### [Records to use]

=== Section Start ===

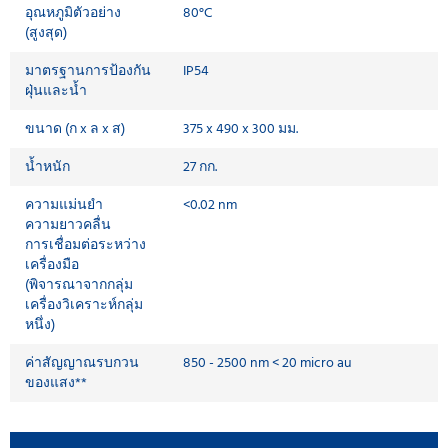
อุณหภูมิตัวอย่าง
80°C
(สูงสุด)
มาตรฐานการป้องกัน
IP54
ฝุ่นและน้ำ
ขนาด (ก x ล x ส)
375 x 490 x 300 มม.
น้ำหนัก
27 กก.
ความแม่นยำ
<0.02 nm
ความยาวคลื่น
การเชื่อมต่อระหว่าง
เครื่องมือ
(พิจารณาจากกลุ่ม
เครื่องวิเคราะห์กลุ่ม
หนึ่ง)
ค่าสัญญาณรบกวน
850 - 2500 nm < 20 micro au
ของแสง**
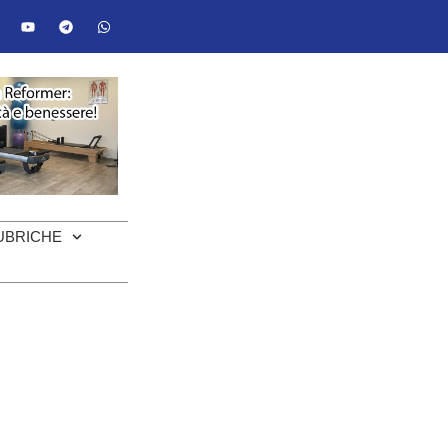
UBRICHE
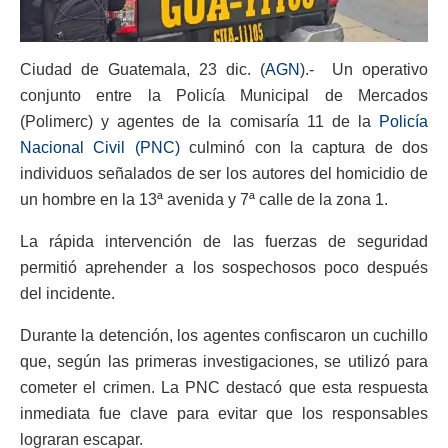
Ciudad de Guatemala, 23 dic. (
AGN
).-
Un operativo
conjunto entre la Policía Municipal de Mercados
(Polimerc) y agentes de la comisaría 11 de la
Policía
Nacional Civil (PNC)
culminó con la captura de dos
individuos señalados de ser los autores del homicidio de
un hombre en la 13ª avenida y 7ª calle de la zona 1.
La rápida intervención de las fuerzas de seguridad
permitió aprehender a los sospechosos poco después
del incidente.
Durante la detención, los agentes confiscaron un cuchillo
que, según las primeras investigaciones, se utilizó para
cometer el crimen. La PNC destacó que esta respuesta
inmediata fue clave para evitar que los responsables
lograran escapar.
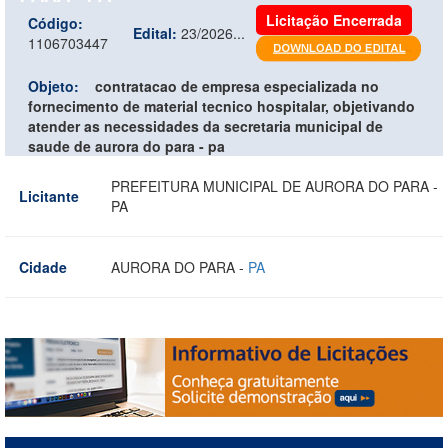
Licitação Encerrada
Código:
Edital:
23/2026...
1106703447
Objeto:
contratacao de empresa especializada no
fornecimento de material tecnico hospitalar, objetivando
atender as necessidades da secretaria municipal de
saude de aurora do para - pa
PREFEITURA MUNICIPAL DE AURORA DO PARA -
Licitante
PA
Cidade
AURORA DO PARA -
PA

=== Section End ===

### [Your instructions]
Transcribe the text of every record above line by line, keeping each line exactly as it appears. Leave the pictures out of your answer.

### [Written solution]
อุณหภูมิตัวอย่าง
80°C
(สูงสุด)
มาตรฐานการป้องกัน
IP54
ฝุ่นและน้ำ
ขนาด (ก x ล x ส)
375 x 490 x 300 มม.
น้ำหนัก
27 กก.
ความแม่นยำ
<0.02 nm
ความยาวคลื่น
การเชื่อมต่อระหว่าง
เครื่องมือ
(พิจารณาจากกลุ่ม
เครื่องวิเคราะห์กลุ่ม
หนึ่ง)
ค่าสัญญาณรบกวน
850 - 2500 nm < 20 micro au
ของแสง**
UBRICHE
Ciudad de Guatemala, 23 dic. (
AGN
).-
Un operativo
conjunto entre la Policía Municipal de Mercados
(Polimerc) y agentes de la comisaría 11 de la
Policía
Nacional Civil (PNC)
culminó con la captura de dos
individuos señalados de ser los autores del homicidio de
un hombre en la 13ª avenida y 7ª calle de la zona 1.
La rápida intervención de las fuerzas de seguridad
permitió aprehender a los sospechosos poco después
del incidente.
Durante la detención, los agentes confiscaron un cuchillo
que, según las primeras investigaciones, se utilizó para
cometer el crimen. La PNC destacó que esta respuesta
inmediata fue clave para evitar que los responsables
lograran escapar.
Licitação Encerrada
Código:
Edital:
23/2026...
1106703447
Objeto:
contratacao de empresa especializada no
fornecimento de material tecnico hospitalar, objetivando
atender as necessidades da secretaria municipal de
saude de aurora do para - pa
PREFEITURA MUNICIPAL DE AURORA DO PARA -
Licitante
PA
Cidade
AURORA DO PARA -
PA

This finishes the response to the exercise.